Dalam konteks ini, apa yang disampaikan Bung Karno tentang pentingnya cita-cita bangsa untuk ikut serta dalam mewujudkan ketertiban dunia berdasarkan kemerdekaan, perdamaian abadi, dan keadilan sosial telah melahirkan pandangan geopolitik khas Indonesia.
Pandangan geopolitik ini digerakkan oleh nilai kemanusiaan dan internasionalisme; memperjuangkan ko-eksistensi damai; suatu dunia yang lebih berkeadilan dan dunia yang bebas dari imperialisme dan kolonialisme.
Pandangan geopolitik Indonesia berdasarkan Pancasila tersebut nyata-nyata berbeda dengan geopolitik Barat yang ekspansionis.

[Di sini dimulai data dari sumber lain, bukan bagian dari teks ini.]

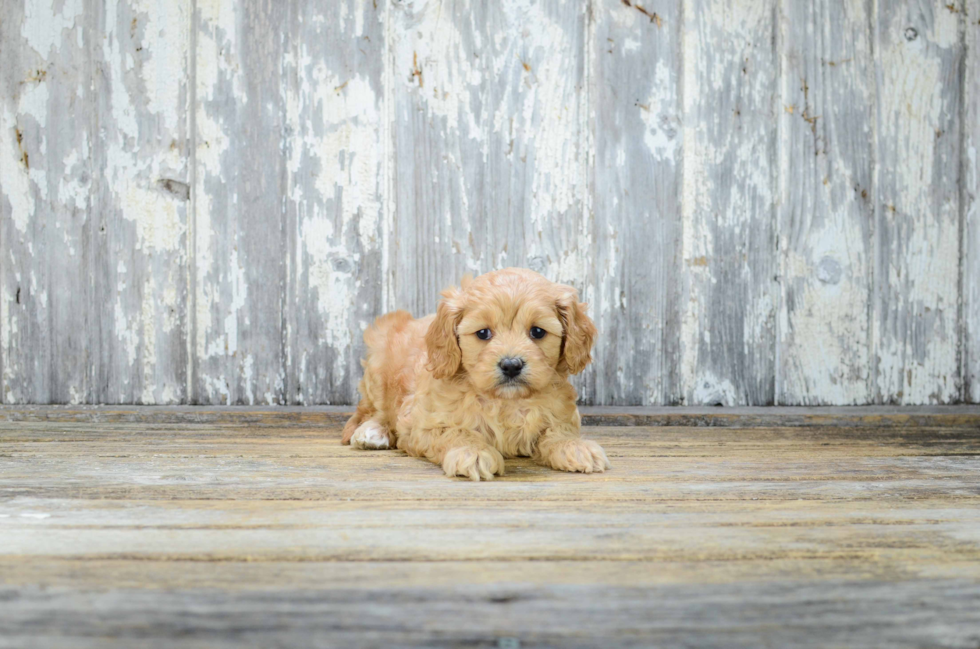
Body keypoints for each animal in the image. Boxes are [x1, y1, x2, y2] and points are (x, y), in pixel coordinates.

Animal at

Dengan pandangan geopolitik ini, Bung Karno menggelorakan pentingnya solidaritas bangsa-bangsa Asia Afrika melalui pelaksanaan Konferensi Asia Afrika (KAA) pada tahun 1955, yang kemudian mendorong lahirnya Gerakan Non Blok (GNB) pada tahun 1961 yang menunjukkan kuatnya kepemimpinan Indonesia bagi dunia.
Dalam kepemimpinan itu, legitimasi Indonesia pun meningkat pesat, yang menjadi senjata ampuh bagi upaya pembebasan Irian Barat.
Tidak hanya itu, kuatnya kepemimpinan Indonesia melalui KAA dan GNB telah memuluskan pengakuan internasional atas Deklarasi Djuanda pada tahun 1957 yang menyatukan seluruh wilayah kepulauan menjadi satu kesatuan, dan hasilnya, wilayah Indonesia naik 2.5 kali lipat tanpa melalui perang.
Selain itu, demi kepentingan pembebasan Irian Barat, angkatan perang Indonesia pada saat itu dikenal sebagai angkatan perang terkuat di belahan bumi selatan.
Sangat membanggakan. Ketika konflik akibat perang Dingin 1.0 mampu mendorong kepemimpinan Indonesia bagi dunia, bagaimana dengan realitas kekinian?
Substansinya tetap sama, bahwa di tengah pertarungan hegemoni dunia saat ini, Indonesia harus mengambil prakarsa melalui berbagai bentuk keterlibatan aktif Indonesia atas berbagai persoalan dunia.
Upaya ini diimbangi dengan peningkatan kemampuan diplomasi tingkat tinggi, yang memadukan diplomasi luar negeri dan pertahanan, guna menjadikan Indonesia sebagai pelopor dan jembatan perdamaian.
Upaya ini memerlukan adanya grand strategy yang dirancang oleh suatu think tank yang bersifat strategis, langsung di bawah komando Presiden, guna merancang kebijakan yang mengintegrasikan antara kebijakan luar negeri dan pertahanan sebagai jawaban Indonesia atas berbagai persoalan dunia tersebut.
Di sinilah leadership, seni berdiplomasi, dan kemampuan untuk bergerak out of the box sangat diperlukan.